(MATERIAL SHOWN Opens)

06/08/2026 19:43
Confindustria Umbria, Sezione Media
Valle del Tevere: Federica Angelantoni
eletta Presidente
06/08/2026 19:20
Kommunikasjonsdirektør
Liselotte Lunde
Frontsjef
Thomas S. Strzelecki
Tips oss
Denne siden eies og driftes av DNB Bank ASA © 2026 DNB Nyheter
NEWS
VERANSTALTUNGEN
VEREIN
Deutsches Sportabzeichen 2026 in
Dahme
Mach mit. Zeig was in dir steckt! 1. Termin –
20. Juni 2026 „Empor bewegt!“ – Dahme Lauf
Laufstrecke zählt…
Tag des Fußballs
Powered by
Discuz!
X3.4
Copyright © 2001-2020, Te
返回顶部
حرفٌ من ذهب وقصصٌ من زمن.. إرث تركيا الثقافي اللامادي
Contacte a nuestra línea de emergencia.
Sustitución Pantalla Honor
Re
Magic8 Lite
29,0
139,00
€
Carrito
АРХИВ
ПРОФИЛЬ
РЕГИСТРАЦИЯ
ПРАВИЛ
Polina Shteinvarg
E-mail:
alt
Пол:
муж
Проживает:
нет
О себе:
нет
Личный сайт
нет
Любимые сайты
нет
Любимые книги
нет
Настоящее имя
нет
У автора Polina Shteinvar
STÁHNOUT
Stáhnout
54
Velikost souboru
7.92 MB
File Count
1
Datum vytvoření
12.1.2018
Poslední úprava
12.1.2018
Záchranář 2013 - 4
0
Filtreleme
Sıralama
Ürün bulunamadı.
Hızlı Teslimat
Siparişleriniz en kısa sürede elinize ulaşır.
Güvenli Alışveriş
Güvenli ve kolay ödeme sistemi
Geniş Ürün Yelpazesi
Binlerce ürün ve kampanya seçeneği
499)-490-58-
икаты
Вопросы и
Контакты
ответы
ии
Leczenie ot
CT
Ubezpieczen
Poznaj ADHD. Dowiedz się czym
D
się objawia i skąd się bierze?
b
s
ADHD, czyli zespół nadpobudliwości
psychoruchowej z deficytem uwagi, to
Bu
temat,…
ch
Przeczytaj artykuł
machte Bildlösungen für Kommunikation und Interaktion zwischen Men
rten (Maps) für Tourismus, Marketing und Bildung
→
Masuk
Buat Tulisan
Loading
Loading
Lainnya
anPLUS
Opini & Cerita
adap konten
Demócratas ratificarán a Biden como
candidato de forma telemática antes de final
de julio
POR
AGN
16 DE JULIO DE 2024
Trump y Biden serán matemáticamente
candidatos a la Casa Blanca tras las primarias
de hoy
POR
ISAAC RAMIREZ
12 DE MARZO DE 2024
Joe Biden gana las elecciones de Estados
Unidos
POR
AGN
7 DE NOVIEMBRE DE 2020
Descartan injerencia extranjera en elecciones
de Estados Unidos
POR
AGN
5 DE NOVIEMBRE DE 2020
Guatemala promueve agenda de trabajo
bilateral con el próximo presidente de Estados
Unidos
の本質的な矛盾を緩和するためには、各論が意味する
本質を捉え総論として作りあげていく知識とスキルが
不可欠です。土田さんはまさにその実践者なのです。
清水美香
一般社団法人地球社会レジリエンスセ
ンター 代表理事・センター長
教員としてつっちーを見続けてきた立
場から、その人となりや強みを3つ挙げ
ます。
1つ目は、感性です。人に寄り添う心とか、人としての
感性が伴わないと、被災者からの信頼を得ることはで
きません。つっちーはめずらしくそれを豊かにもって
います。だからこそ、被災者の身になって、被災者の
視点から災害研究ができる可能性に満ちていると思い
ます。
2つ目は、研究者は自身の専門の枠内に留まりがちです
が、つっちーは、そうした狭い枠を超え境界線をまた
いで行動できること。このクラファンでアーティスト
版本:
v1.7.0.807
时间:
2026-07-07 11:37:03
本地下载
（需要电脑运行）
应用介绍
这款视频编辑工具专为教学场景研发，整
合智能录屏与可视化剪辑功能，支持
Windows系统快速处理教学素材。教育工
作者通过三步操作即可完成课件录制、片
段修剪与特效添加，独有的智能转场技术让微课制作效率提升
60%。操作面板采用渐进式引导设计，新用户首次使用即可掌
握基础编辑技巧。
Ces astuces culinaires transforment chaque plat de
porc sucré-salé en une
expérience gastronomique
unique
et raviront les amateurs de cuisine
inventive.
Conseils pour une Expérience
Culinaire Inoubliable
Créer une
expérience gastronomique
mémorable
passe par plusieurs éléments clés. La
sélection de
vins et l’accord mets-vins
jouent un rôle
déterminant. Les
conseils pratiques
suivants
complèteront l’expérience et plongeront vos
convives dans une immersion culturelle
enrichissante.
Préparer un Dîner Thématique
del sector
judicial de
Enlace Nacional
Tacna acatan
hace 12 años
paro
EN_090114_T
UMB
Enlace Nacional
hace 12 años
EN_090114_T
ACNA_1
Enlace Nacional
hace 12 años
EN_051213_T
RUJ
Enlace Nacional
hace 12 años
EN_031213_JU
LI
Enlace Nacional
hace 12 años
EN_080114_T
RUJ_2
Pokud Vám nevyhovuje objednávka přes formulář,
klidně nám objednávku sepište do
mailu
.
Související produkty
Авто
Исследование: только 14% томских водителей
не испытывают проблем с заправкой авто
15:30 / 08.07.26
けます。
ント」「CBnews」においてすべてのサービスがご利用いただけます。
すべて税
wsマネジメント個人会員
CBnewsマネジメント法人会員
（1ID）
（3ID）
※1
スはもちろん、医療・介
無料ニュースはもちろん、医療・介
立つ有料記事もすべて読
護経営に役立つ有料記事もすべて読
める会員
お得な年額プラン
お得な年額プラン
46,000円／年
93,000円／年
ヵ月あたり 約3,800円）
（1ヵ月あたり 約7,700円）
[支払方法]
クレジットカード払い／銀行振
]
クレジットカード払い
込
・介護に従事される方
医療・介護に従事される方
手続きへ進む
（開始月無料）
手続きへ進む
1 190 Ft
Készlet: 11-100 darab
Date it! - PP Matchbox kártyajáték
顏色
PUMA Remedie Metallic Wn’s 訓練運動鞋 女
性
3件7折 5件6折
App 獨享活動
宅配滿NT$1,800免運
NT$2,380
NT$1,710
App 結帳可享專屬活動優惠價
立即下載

(MATERIAL SHOWN Closes)

WORK REQUEST: Reproduce all of the data exactly as given.

RESPONSE BELOW:
06/08/2026 19:43
Confindustria Umbria, Sezione Media
Valle del Tevere: Federica Angelantoni
eletta Presidente
06/08/2026 19:20
Kommunikasjonsdirektør
Liselotte Lunde
Frontsjef
Thomas S. Strzelecki
Tips oss
Denne siden eies og driftes av DNB Bank ASA © 2026 DNB Nyheter
NEWS
VERANSTALTUNGEN
VEREIN
Deutsches Sportabzeichen 2026 in
Dahme
Mach mit. Zeig was in dir steckt! 1. Termin –
20. Juni 2026 „Empor bewegt!“ – Dahme Lauf
Laufstrecke zählt…
Tag des Fußballs
Powered by
Discuz!
X3.4
Copyright © 2001-2020, Te
返回顶部
حرفٌ من ذهب وقصصٌ من زمن.. إرث تركيا الثقافي اللامادي
Contacte a nuestra línea de emergencia.
Sustitución Pantalla Honor
Re
Magic8 Lite
29,0
139,00
€
Carrito
АРХИВ
ПРОФИЛЬ
РЕГИСТРАЦИЯ
ПРАВИЛ
Polina Shteinvarg
E-mail:
alt
Пол:
муж
Проживает:
нет
О себе:
нет
Личный сайт
нет
Любимые сайты
нет
Любимые книги
нет
Настоящее имя
нет
У автора Polina Shteinvar
STÁHNOUT
Stáhnout
54
Velikost souboru
7.92 MB
File Count
1
Datum vytvoření
12.1.2018
Poslední úprava
12.1.2018
Záchranář 2013 - 4
0
Filtreleme
Sıralama
Ürün bulunamadı.
Hızlı Teslimat
Siparişleriniz en kısa sürede elinize ulaşır.
Güvenli Alışveriş
Güvenli ve kolay ödeme sistemi
Geniş Ürün Yelpazesi
Binlerce ürün ve kampanya seçeneği
499)-490-58-
икаты
Вопросы и
Контакты
ответы
ии
Leczenie ot
CT
Ubezpieczen
Poznaj ADHD. Dowiedz się czym
D
się objawia i skąd się bierze?
b
s
ADHD, czyli zespół nadpobudliwości
psychoruchowej z deficytem uwagi, to
Bu
temat,…
ch
Przeczytaj artykuł
machte Bildlösungen für Kommunikation und Interaktion zwischen Men
rten (Maps) für Tourismus, Marketing und Bildung
→
Masuk
Buat Tulisan
Loading
Loading
Lainnya
anPLUS
Opini & Cerita
adap konten
Demócratas ratificarán a Biden como
candidato de forma telemática antes de final
de julio
POR
AGN
16 DE JULIO DE 2024
Trump y Biden serán matemáticamente
candidatos a la Casa Blanca tras las primarias
de hoy
POR
ISAAC RAMIREZ
12 DE MARZO DE 2024
Joe Biden gana las elecciones de Estados
Unidos
POR
AGN
7 DE NOVIEMBRE DE 2020
Descartan injerencia extranjera en elecciones
de Estados Unidos
POR
AGN
5 DE NOVIEMBRE DE 2020
Guatemala promueve agenda de trabajo
bilateral con el próximo presidente de Estados
Unidos
の本質的な矛盾を緩和するためには、各論が意味する
本質を捉え総論として作りあげていく知識とスキルが
不可欠です。土田さんはまさにその実践者なのです。
清水美香
一般社団法人地球社会レジリエンスセ
ンター 代表理事・センター長
教員としてつっちーを見続けてきた立
場から、その人となりや強みを3つ挙げ
ます。
1つ目は、感性です。人に寄り添う心とか、人としての
感性が伴わないと、被災者からの信頼を得ることはで
きません。つっちーはめずらしくそれを豊かにもって
います。だからこそ、被災者の身になって、被災者の
視点から災害研究ができる可能性に満ちていると思い
ます。
2つ目は、研究者は自身の専門の枠内に留まりがちです
が、つっちーは、そうした狭い枠を超え境界線をまた
いで行動できること。このクラファンでアーティスト
版本:
v1.7.0.807
时间:
2026-07-07 11:37:03
本地下载
（需要电脑运行）
应用介绍
这款视频编辑工具专为教学场景研发，整
合智能录屏与可视化剪辑功能，支持
Windows系统快速处理教学素材。教育工
作者通过三步操作即可完成课件录制、片
段修剪与特效添加，独有的智能转场技术让微课制作效率提升
60%。操作面板采用渐进式引导设计，新用户首次使用即可掌
握基础编辑技巧。
Ces astuces culinaires transforment chaque plat de
porc sucré-salé en une
expérience gastronomique
unique
et raviront les amateurs de cuisine
inventive.
Conseils pour une Expérience
Culinaire Inoubliable
Créer une
expérience gastronomique
mémorable
passe par plusieurs éléments clés. La
sélection de
vins et l’accord mets-vins
jouent un rôle
déterminant. Les
conseils pratiques
suivants
complèteront l’expérience et plongeront vos
convives dans une immersion culturelle
enrichissante.
Préparer un Dîner Thématique
del sector
judicial de
Enlace Nacional
Tacna acatan
hace 12 años
paro
EN_090114_T
UMB
Enlace Nacional
hace 12 años
EN_090114_T
ACNA_1
Enlace Nacional
hace 12 años
EN_051213_T
RUJ
Enlace Nacional
hace 12 años
EN_031213_JU
LI
Enlace Nacional
hace 12 años
EN_080114_T
RUJ_2
Pokud Vám nevyhovuje objednávka přes formulář,
klidně nám objednávku sepište do
mailu
.
Související produkty
Авто
Исследование: только 14% томских водителей
не испытывают проблем с заправкой авто
15:30 / 08.07.26
けます。
ント」「CBnews」においてすべてのサービスがご利用いただけます。
すべて税
wsマネジメント個人会員
CBnewsマネジメント法人会員
（1ID）
（3ID）
※1
スはもちろん、医療・介
無料ニュースはもちろん、医療・介
立つ有料記事もすべて読
護経営に役立つ有料記事もすべて読
める会員
お得な年額プラン
お得な年額プラン
46,000円／年
93,000円／年
ヵ月あたり 約3,800円）
（1ヵ月あたり 約7,700円）
[支払方法]
クレジットカード払い／銀行振
]
クレジットカード払い
込
・介護に従事される方
医療・介護に従事される方
手続きへ進む
（開始月無料）
手続きへ進む
1 190 Ft
Készlet: 11-100 darab
Date it! - PP Matchbox kártyajáték
顏色
PUMA Remedie Metallic Wn’s 訓練運動鞋 女
性
3件7折 5件6折
App 獨享活動
宅配滿NT$1,800免運
NT$2,380
NT$1,710
App 結帳可享專屬活動優惠價
立即下載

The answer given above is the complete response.